Participant à la première matinée du congrès, Marylise Lebranchu a appelé les régions à faire "cohérence", à favoriser "un lien fort entre le milieu rural et le milieu urbain". "Ce qu'il manque souvent au milieu rural, c'est l'ingénierie", a précisé la ministre de la Décentralisation et de la Fonction publique, suggérant aux régions de systématiser le recours au contrat avec les collectivités de niveau inférieur et d'appuyer ces dernières par des "dotations d'ingénierie et pas simplement des dotations sur un projet".
Principe de précaution financier
A ce propos, les régions ont plusieurs idées pour "réduire les inégalités territoriales et lutter contre le sentiment d'abandon de nos concitoyens" (proposition 8) ; elles entendent notamment "créer un couple régions-EPCI, pour assurer les synergies entre les objectifs stratégiques de la région et les 'territoires de projet'". Sur le plan financier (proposition 7), les régions préconisent d'instaurer un "principe de précaution financier" visant à obliger les acteurs publics à faire des "provisions" lorsque leurs ressources évoluent de façon favorable pour mieux "résister en cas de retournement de la conjoncture économique".
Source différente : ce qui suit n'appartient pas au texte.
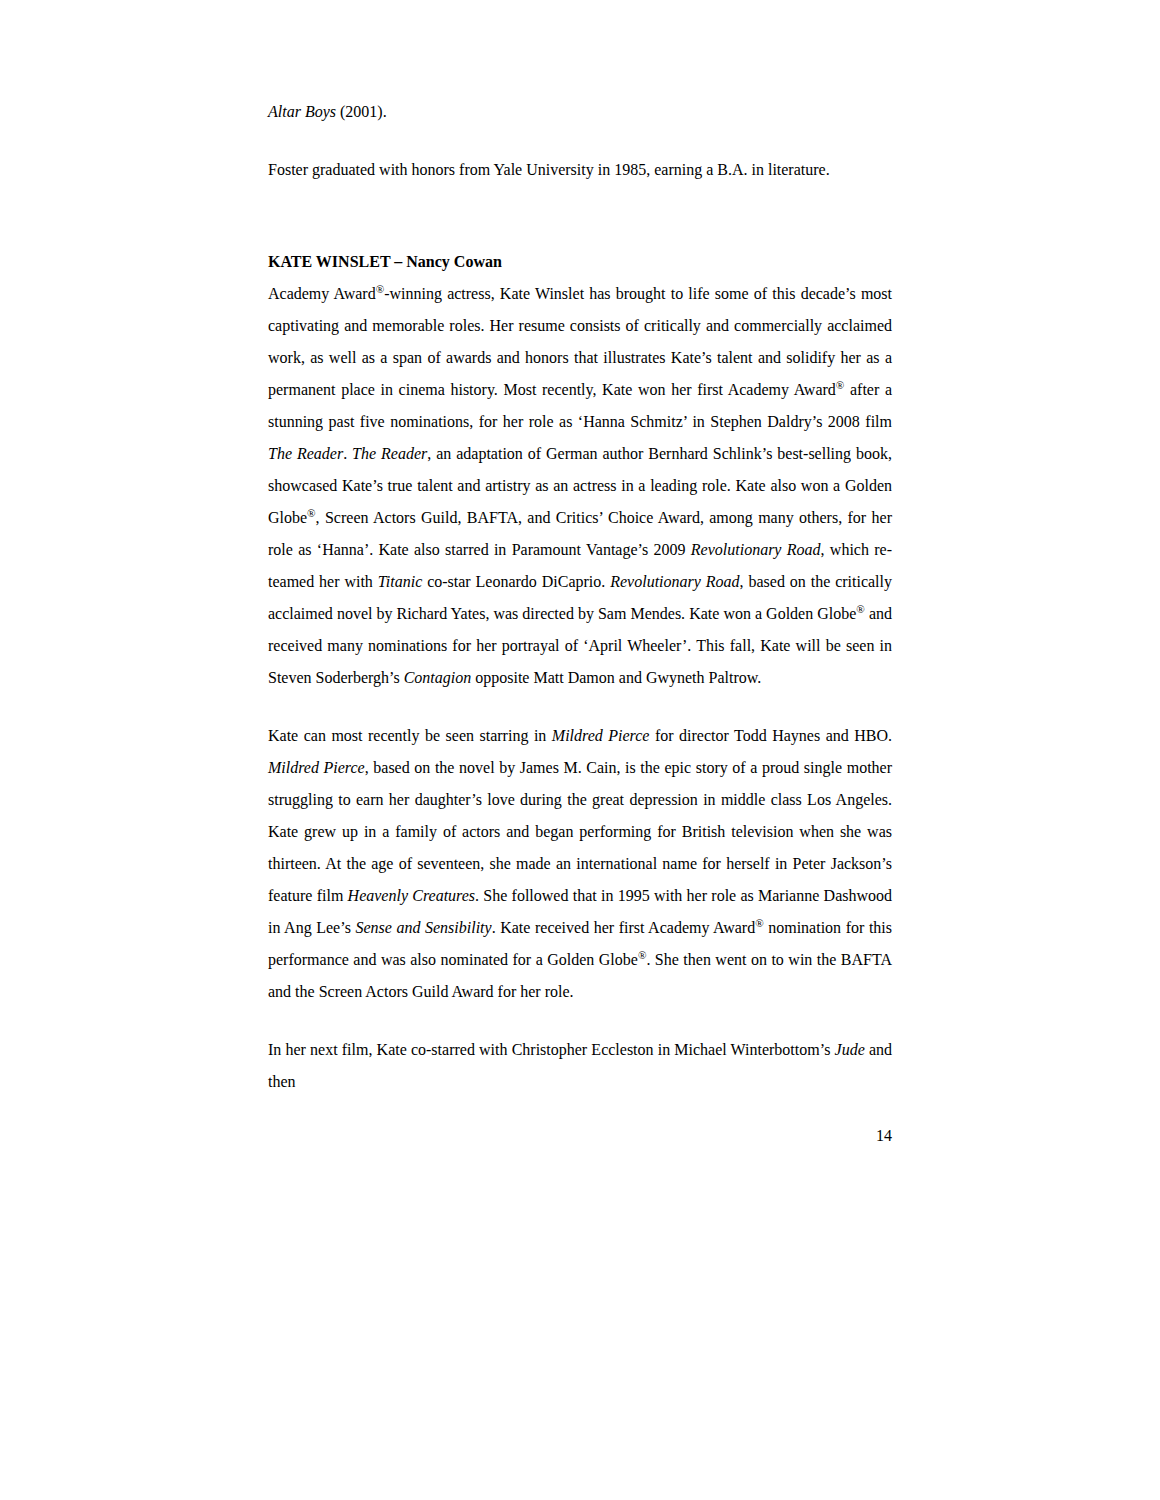Altar Boys (2001).
Foster graduated with honors from Yale University in 1985, earning a B.A. in literature.
KATE WINSLET – Nancy Cowan
Academy Award®-winning actress, Kate Winslet has brought to life some of this decade’s most captivating and memorable roles. Her resume consists of critically and commercially acclaimed work, as well as a span of awards and honors that illustrates Kate’s talent and solidify her as a permanent place in cinema history. Most recently, Kate won her first Academy Award® after a stunning past five nominations, for her role as ‘Hanna Schmitz’ in Stephen Daldry’s 2008 film The Reader. The Reader, an adaptation of German author Bernhard Schlink’s best-selling book, showcased Kate’s true talent and artistry as an actress in a leading role. Kate also won a Golden Globe®, Screen Actors Guild, BAFTA, and Critics’ Choice Award, among many others, for her role as ‘Hanna’. Kate also starred in Paramount Vantage’s 2009 Revolutionary Road, which re-teamed her with Titanic co-star Leonardo DiCaprio. Revolutionary Road, based on the critically acclaimed novel by Richard Yates, was directed by Sam Mendes. Kate won a Golden Globe® and received many nominations for her portrayal of ‘April Wheeler’. This fall, Kate will be seen in Steven Soderbergh’s Contagion opposite Matt Damon and Gwyneth Paltrow.
Kate can most recently be seen starring in Mildred Pierce for director Todd Haynes and HBO. Mildred Pierce, based on the novel by James M. Cain, is the epic story of a proud single mother struggling to earn her daughter’s love during the great depression in middle class Los Angeles. Kate grew up in a family of actors and began performing for British television when she was thirteen. At the age of seventeen, she made an international name for herself in Peter Jackson’s feature film Heavenly Creatures. She followed that in 1995 with her role as Marianne Dashwood in Ang Lee’s Sense and Sensibility. Kate received her first Academy Award® nomination for this performance and was also nominated for a Golden Globe®. She then went on to win the BAFTA and the Screen Actors Guild Award for her role.
In her next film, Kate co-starred with Christopher Eccleston in Michael Winterbottom’s Jude and then
14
Quant aux relations Etat-régions, les régions demandent une nouvelle fois à l'Etat de se recentrer sur les "grands objectifs de la Nation et ses compétences régaliennes et de péréquation". Appelant à une réelle coopération "au niveau de chaque territoire", Marylise Lebranchu a renvoyé la balle aux régions, considérant que les "silos" handicapant l'action publique se trouvaient aussi sur le plan local. Pour ce probable "dernier congrès des 27 régions" - selon Martin Malvy qui accueille ses homologues dans sa région -, c'est Manuel Valls qui aura, demain, le dernier mot.